What about people’s homes?

An FAQ published by the campaign provides one answer: “Does every profitable sale of an asset count as a ‘capital gain’? Would this include my home? No!” The campaign relies on a federal IRS rule that gives a one-time exemption of $500,000 on the sale of a residence.

Perkins disagrees with that analysis, noting that home sale exclusion is a federal provision—and not included anywhere in the measure.

“We believe that residents selling their home would not benefit from the exclusion on the sale of their principal residence and would owe the proposed local capital gains tax on all gains from the sale,” the firm says.

Carroll says that can be fixed later. “If the text of the measure doesn’t include [an exemption of home sales], it would be easy for the county to align it later,” she says. “It’s our intention that be the case, and we would strongly lobby for it.”

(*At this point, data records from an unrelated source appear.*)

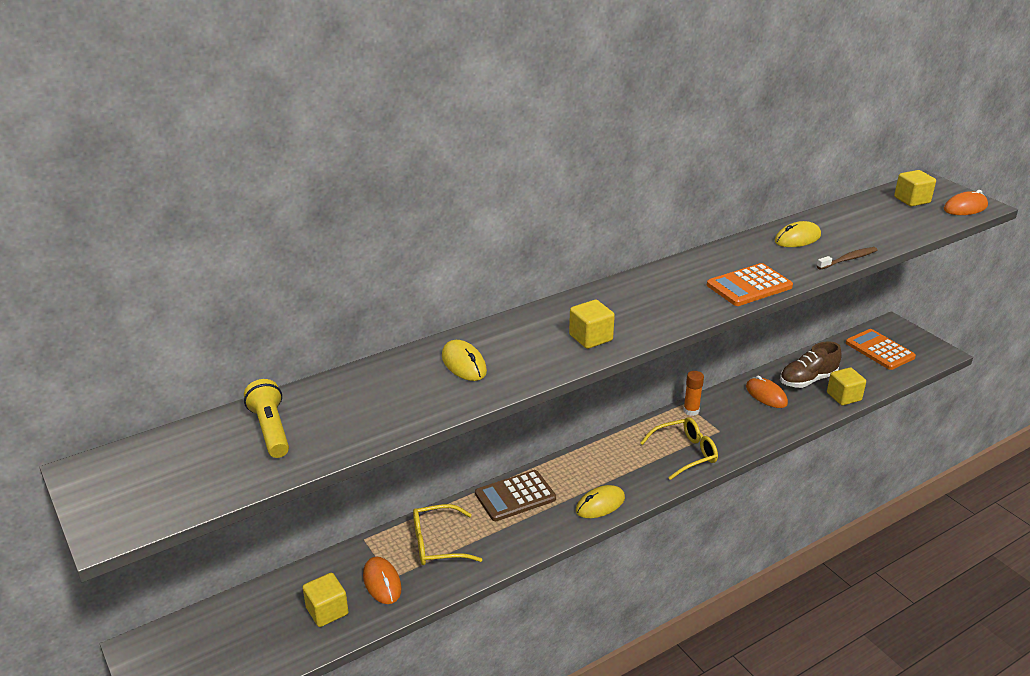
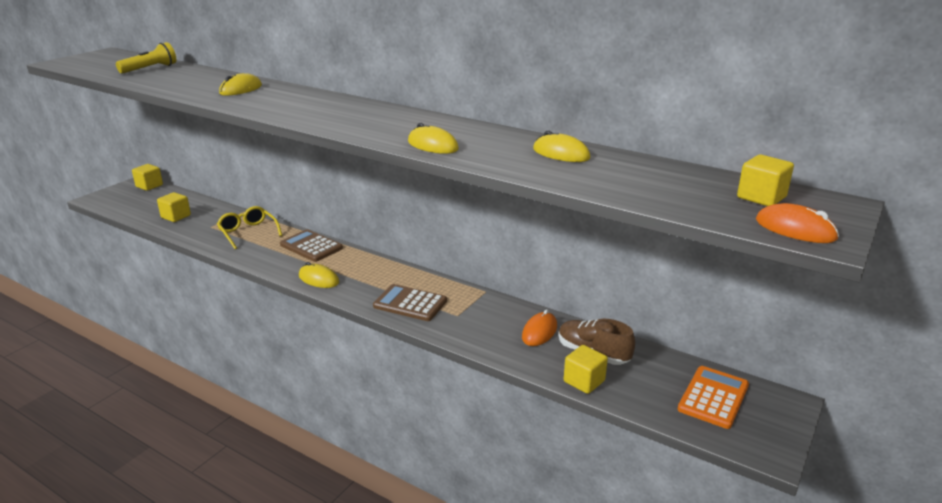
camera: 65 degrees right, 5 degrees down
(382, 582) = (205, 225): orange mouse -> none
(590, 338) = (297, 111): yellow cube -> yellow cube (149, 186)
(684, 453) = (410, 303): yellow glasses -> brown calculator
(691, 411) = (477, 296): orange glue stick -> none
(749, 286) = (432, 145): orange calculator -> yellow mouse
(848, 259) = (541, 177): brown toothbrush -> none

What about retirement accounts?

Unlike Multnomah County’s Preschool for All measure and Metro’s supportive homeless services measure, both of which tax high-income earners, the ERA measure is not means tested. If you have a capital gain, you pay, no matter what your income.

Although capital gains disproportionately accrue to the wealthy—the Oregon Center for Public Policy says 5% of Oregonians took home 85% of capital gains in 2020—Perkins says the tax could hit ordinary retirees taking money from IRAs, 401(k)s and other retirement plans that hold stocks, bonds and mutual funds: “As seniors withdraw savings from retirement investment accounts, they may not be subject to federal or Oregon income taxes, but they could have to pay the ERA capital gains tax on the savings which would reduce their retirement income if their withdrawals are categorized as capital gains.”

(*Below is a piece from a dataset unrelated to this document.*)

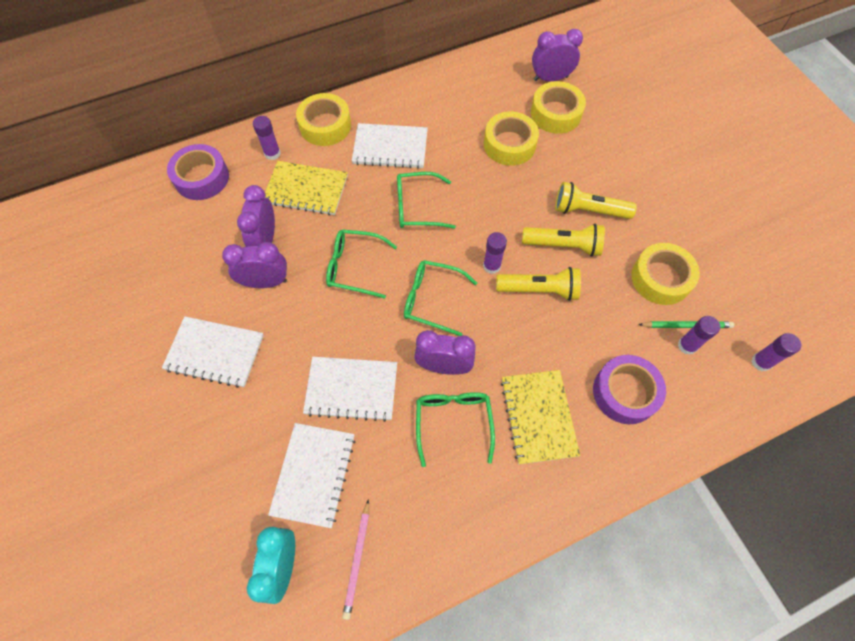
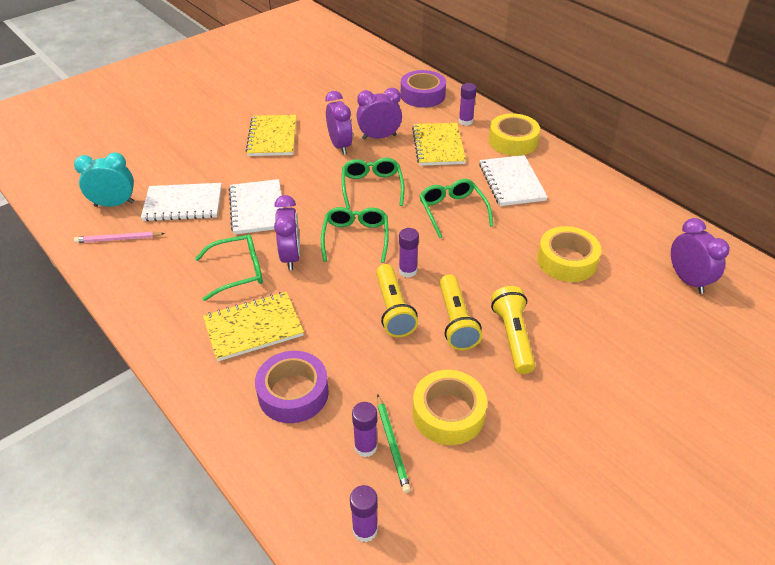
camera: 75 degrees right, 20 degrees down
(215, 353) = (272, 137): white notebook -> yellow notebook
(556, 113) = (636, 291): yellow tape -> none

Carroll disagrees. “People with retirement plans can rest assured that won’t affect their money because it’s taxed as regular income,” she says.

Are businesses subject to the tax?

Again, Perkins and the campaign see things differently. The measure’s explanatory statement seems explicit: “Businesses are not subject to the tax,” it says.

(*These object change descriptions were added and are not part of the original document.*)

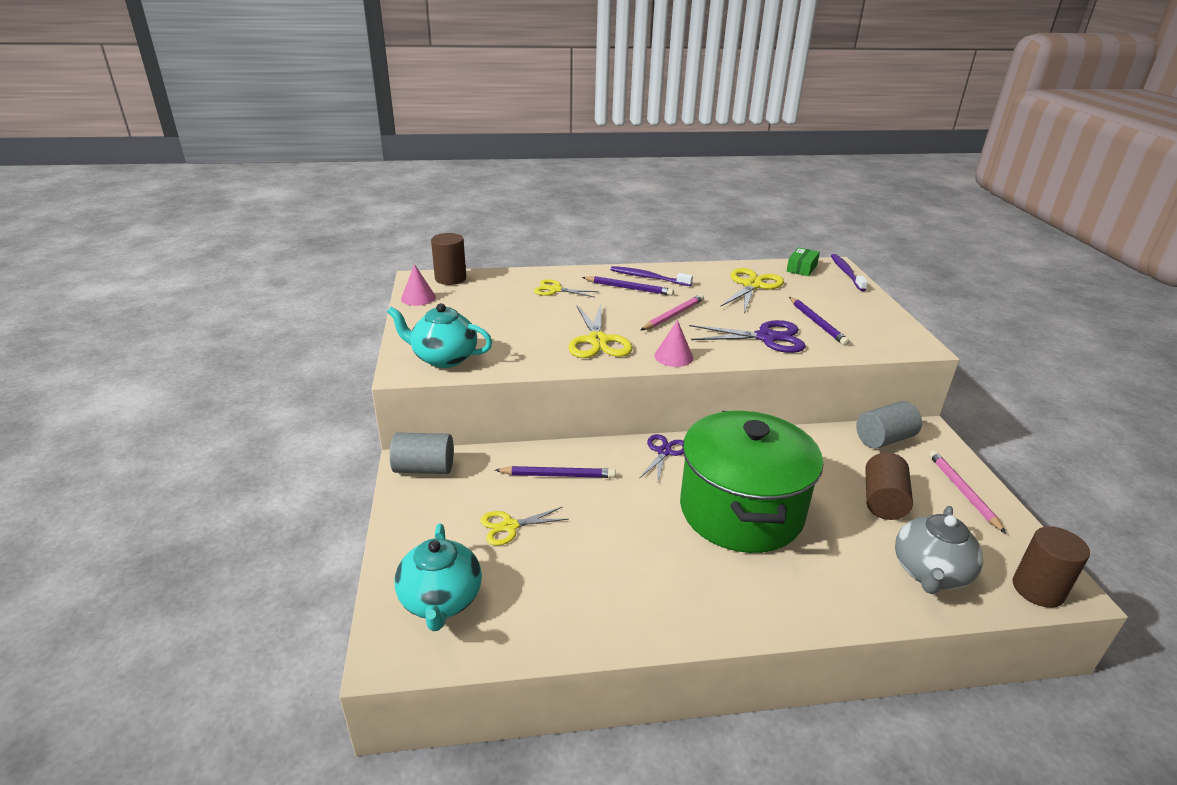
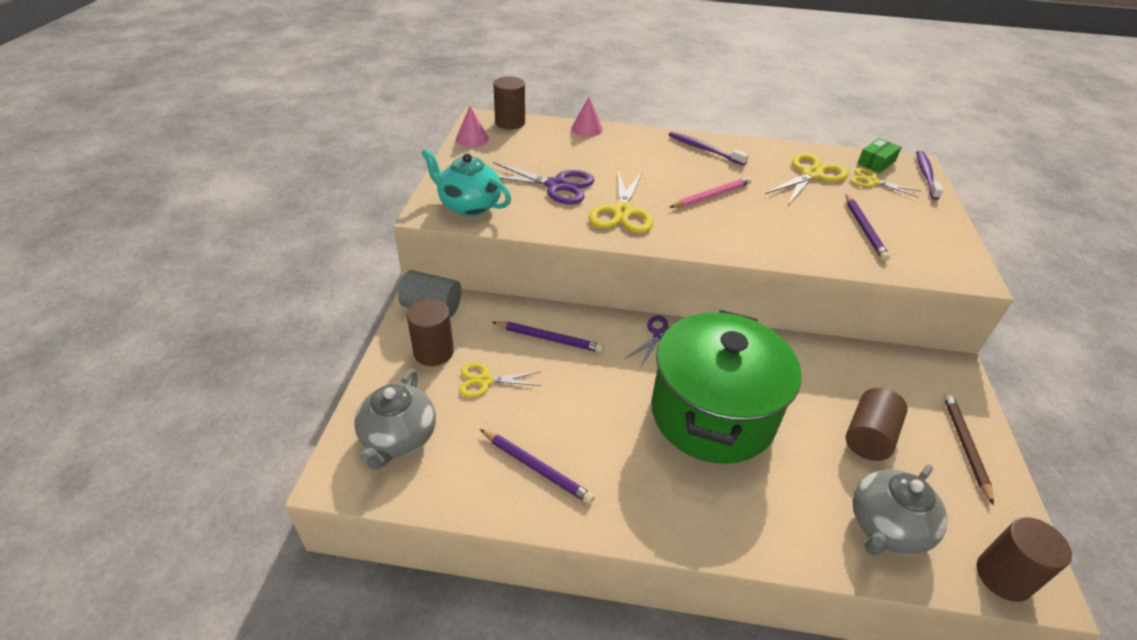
camera: 15 degrees right, 10 degrees up
(441, 600) = (398, 438): turquoise teapot -> grey teapot
(444, 510) = (433, 352): none -> brown cylinder
(555, 290) = (604, 149): yellow scissors -> yellow scissors (872, 181)
(629, 288) = (679, 158): purple pencil -> purple pencil (537, 468)
(673, 356) = (691, 242): pink cone -> pink cone (587, 129)
(767, 338) = (800, 237): purple scissors -> purple scissors (557, 186)
(884, 439) = (900, 368): grey cylinder -> none
(962, 491) = (965, 446): pink pencil -> brown pencil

But Perkins says that’s misleading. “We believe this tax would also apply to small and medium-sized business owners,” the report says. “Businesses organized as pass-through entities, such as a sole proprietorship, partnership, limited liability company (except those electing to be taxed as a C corporation), and S corporation, are taxed at the individual level.” That means the capital gains any of those businesses record would be subject to the new tax.

Carroll says that’s a distraction. “Eighty percent of people in Oregon don’t pay any capital gains tax,” she says. “Our point is that the very few people who make money this way [through capital gains] are paying less tax overall because of the federal treatment.” (The federal capital gains rate ranges from 15% to 20%, far less than the top income tax rate of 37%.)

How does this fit with other taxes?

As has been widely reported, Multnomah County residents at the top end pay a higher rate of income taxes than all but New York City residents. Perkins says the overlay of local taxes, each of which requires a different form, creates headaches and is expensive for local jurisdictions to administer—and creates incentives to leave Multnomah County.

“A resident small business owner currently has to comply with a minimum of eight different taxes,” Perkins says. “If a resident sells an investment located in another county or state, that resident could be subject to this tax on any gains received. Conversely, we believe that a nonresident may have gains on investments located in Multnomah County that would not be subject to this tax.”

Carroll says adding a modest tax—$7.50 on each $1,000 of gain—is a small sacrifice compared to the whopping rent increases many tenants face, even under the state’s new rent control law.

“A lot of tenants are facing a 14.6% rent increase,” Carroll says. “If you are making a lot of money, being asked to pay a little more so that this place is livable doesn’t seem too much to ask.”

Correction: This story initially misstated the tax that would be due on a $1,000 capital gain. WW regrets the error.